Repeat, line for line, the entries printed below.

☆ ☆ ☆ ☆ ☆

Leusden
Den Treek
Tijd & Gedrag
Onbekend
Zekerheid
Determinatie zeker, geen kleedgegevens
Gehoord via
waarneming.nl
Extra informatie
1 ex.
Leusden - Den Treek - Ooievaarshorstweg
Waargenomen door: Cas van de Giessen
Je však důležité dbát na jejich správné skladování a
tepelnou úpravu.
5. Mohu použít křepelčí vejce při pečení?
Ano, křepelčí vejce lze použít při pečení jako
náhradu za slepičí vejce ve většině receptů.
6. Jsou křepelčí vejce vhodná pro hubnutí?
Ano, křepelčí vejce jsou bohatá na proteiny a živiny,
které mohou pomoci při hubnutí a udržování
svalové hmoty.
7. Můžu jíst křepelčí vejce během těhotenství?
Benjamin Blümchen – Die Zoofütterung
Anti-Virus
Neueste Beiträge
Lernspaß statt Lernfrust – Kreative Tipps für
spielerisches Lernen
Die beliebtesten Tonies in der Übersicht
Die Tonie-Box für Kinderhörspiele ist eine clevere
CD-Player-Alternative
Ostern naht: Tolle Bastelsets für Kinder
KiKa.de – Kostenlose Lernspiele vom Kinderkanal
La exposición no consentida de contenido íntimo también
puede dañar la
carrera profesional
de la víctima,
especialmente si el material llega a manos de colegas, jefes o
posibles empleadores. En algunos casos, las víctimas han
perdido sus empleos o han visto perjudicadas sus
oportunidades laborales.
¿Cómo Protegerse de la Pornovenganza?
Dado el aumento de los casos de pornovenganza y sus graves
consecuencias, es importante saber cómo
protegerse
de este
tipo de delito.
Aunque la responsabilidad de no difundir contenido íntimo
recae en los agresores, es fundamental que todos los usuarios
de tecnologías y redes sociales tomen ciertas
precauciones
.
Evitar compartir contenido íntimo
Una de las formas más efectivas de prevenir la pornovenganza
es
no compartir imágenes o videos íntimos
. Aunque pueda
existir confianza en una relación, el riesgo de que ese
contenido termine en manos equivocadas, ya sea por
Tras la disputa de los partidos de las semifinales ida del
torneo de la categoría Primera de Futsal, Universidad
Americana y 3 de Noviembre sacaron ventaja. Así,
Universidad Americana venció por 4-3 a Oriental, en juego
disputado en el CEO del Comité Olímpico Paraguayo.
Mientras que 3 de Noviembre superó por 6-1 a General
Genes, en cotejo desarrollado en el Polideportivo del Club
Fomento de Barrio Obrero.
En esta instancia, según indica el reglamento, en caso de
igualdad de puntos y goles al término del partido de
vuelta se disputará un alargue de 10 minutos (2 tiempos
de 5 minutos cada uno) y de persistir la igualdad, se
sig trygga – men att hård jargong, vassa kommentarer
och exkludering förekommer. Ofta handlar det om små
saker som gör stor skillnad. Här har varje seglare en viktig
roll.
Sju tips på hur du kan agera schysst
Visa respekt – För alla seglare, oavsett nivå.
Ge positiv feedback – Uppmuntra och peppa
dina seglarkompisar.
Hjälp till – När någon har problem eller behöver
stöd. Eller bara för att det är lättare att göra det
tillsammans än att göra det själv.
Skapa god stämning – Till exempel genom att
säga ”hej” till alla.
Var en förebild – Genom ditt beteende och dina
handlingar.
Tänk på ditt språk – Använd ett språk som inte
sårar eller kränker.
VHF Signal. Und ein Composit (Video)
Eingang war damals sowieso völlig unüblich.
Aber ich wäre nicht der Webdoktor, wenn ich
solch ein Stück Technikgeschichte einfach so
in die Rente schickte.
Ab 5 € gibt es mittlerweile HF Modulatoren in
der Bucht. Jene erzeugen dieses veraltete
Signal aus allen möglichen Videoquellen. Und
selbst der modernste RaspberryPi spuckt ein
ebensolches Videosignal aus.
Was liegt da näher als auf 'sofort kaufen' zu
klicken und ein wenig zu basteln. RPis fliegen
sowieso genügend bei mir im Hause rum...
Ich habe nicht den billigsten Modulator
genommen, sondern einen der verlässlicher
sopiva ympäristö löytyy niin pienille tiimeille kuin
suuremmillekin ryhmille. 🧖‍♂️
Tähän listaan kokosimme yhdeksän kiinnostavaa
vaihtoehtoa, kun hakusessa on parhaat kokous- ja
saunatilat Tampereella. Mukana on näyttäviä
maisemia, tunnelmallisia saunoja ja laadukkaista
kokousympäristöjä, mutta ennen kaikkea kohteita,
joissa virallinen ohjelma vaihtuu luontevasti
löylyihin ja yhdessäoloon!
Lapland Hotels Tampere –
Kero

☆ ☆ ☆ ☆ ☆

ANSWER TO THIS PROBLEM
Leusden
Den Treek
Tijd & Gedrag
Onbekend
Zekerheid
Determinatie zeker, geen kleedgegevens
Gehoord via
waarneming.nl
Extra informatie
1 ex.
Leusden - Den Treek - Ooievaarshorstweg
Waargenomen door: Cas van de Giessen
Je však důležité dbát na jejich správné skladování a
tepelnou úpravu.
5. Mohu použít křepelčí vejce při pečení?
Ano, křepelčí vejce lze použít při pečení jako
náhradu za slepičí vejce ve většině receptů.
6. Jsou křepelčí vejce vhodná pro hubnutí?
Ano, křepelčí vejce jsou bohatá na proteiny a živiny,
které mohou pomoci při hubnutí a udržování
svalové hmoty.
7. Můžu jíst křepelčí vejce během těhotenství?
Benjamin Blümchen – Die Zoofütterung
Anti-Virus
Neueste Beiträge
Lernspaß statt Lernfrust – Kreative Tipps für
spielerisches Lernen
Die beliebtesten Tonies in der Übersicht
Die Tonie-Box für Kinderhörspiele ist eine clevere
CD-Player-Alternative
Ostern naht: Tolle Bastelsets für Kinder
KiKa.de – Kostenlose Lernspiele vom Kinderkanal
La exposición no consentida de contenido íntimo también
puede dañar la
carrera profesional
de la víctima,
especialmente si el material llega a manos de colegas, jefes o
posibles empleadores. En algunos casos, las víctimas han
perdido sus empleos o han visto perjudicadas sus
oportunidades laborales.
¿Cómo Protegerse de la Pornovenganza?
Dado el aumento de los casos de pornovenganza y sus graves
consecuencias, es importante saber cómo
protegerse
de este
tipo de delito.
Aunque la responsabilidad de no difundir contenido íntimo
recae en los agresores, es fundamental que todos los usuarios
de tecnologías y redes sociales tomen ciertas
precauciones
.
Evitar compartir contenido íntimo
Una de las formas más efectivas de prevenir la pornovenganza
es
no compartir imágenes o videos íntimos
. Aunque pueda
existir confianza en una relación, el riesgo de que ese
contenido termine en manos equivocadas, ya sea por
Tras la disputa de los partidos de las semifinales ida del
torneo de la categoría Primera de Futsal, Universidad
Americana y 3 de Noviembre sacaron ventaja. Así,
Universidad Americana venció por 4-3 a Oriental, en juego
disputado en el CEO del Comité Olímpico Paraguayo.
Mientras que 3 de Noviembre superó por 6-1 a General
Genes, en cotejo desarrollado en el Polideportivo del Club
Fomento de Barrio Obrero.
En esta instancia, según indica el reglamento, en caso de
igualdad de puntos y goles al término del partido de
vuelta se disputará un alargue de 10 minutos (2 tiempos
de 5 minutos cada uno) y de persistir la igualdad, se
sig trygga – men att hård jargong, vassa kommentarer
och exkludering förekommer. Ofta handlar det om små
saker som gör stor skillnad. Här har varje seglare en viktig
roll.
Sju tips på hur du kan agera schysst
Visa respekt – För alla seglare, oavsett nivå.
Ge positiv feedback – Uppmuntra och peppa
dina seglarkompisar.
Hjälp till – När någon har problem eller behöver
stöd. Eller bara för att det är lättare att göra det
tillsammans än att göra det själv.
Skapa god stämning – Till exempel genom att
säga ”hej” till alla.
Var en förebild – Genom ditt beteende och dina
handlingar.
Tänk på ditt språk – Använd ett språk som inte
sårar eller kränker.
VHF Signal. Und ein Composit (Video)
Eingang war damals sowieso völlig unüblich.
Aber ich wäre nicht der Webdoktor, wenn ich
solch ein Stück Technikgeschichte einfach so
in die Rente schickte.
Ab 5 € gibt es mittlerweile HF Modulatoren in
der Bucht. Jene erzeugen dieses veraltete
Signal aus allen möglichen Videoquellen. Und
selbst der modernste RaspberryPi spuckt ein
ebensolches Videosignal aus.
Was liegt da näher als auf 'sofort kaufen' zu
klicken und ein wenig zu basteln. RPis fliegen
sowieso genügend bei mir im Hause rum...
Ich habe nicht den billigsten Modulator
genommen, sondern einen der verlässlicher
sopiva ympäristö löytyy niin pienille tiimeille kuin
suuremmillekin ryhmille. 🧖‍♂️
Tähän listaan kokosimme yhdeksän kiinnostavaa
vaihtoehtoa, kun hakusessa on parhaat kokous- ja
saunatilat Tampereella. Mukana on näyttäviä
maisemia, tunnelmallisia saunoja ja laadukkaista
kokousympäristöjä, mutta ennen kaikkea kohteita,
joissa virallinen ohjelma vaihtuu luontevasti
löylyihin ja yhdessäoloon!
Lapland Hotels Tampere –
Kero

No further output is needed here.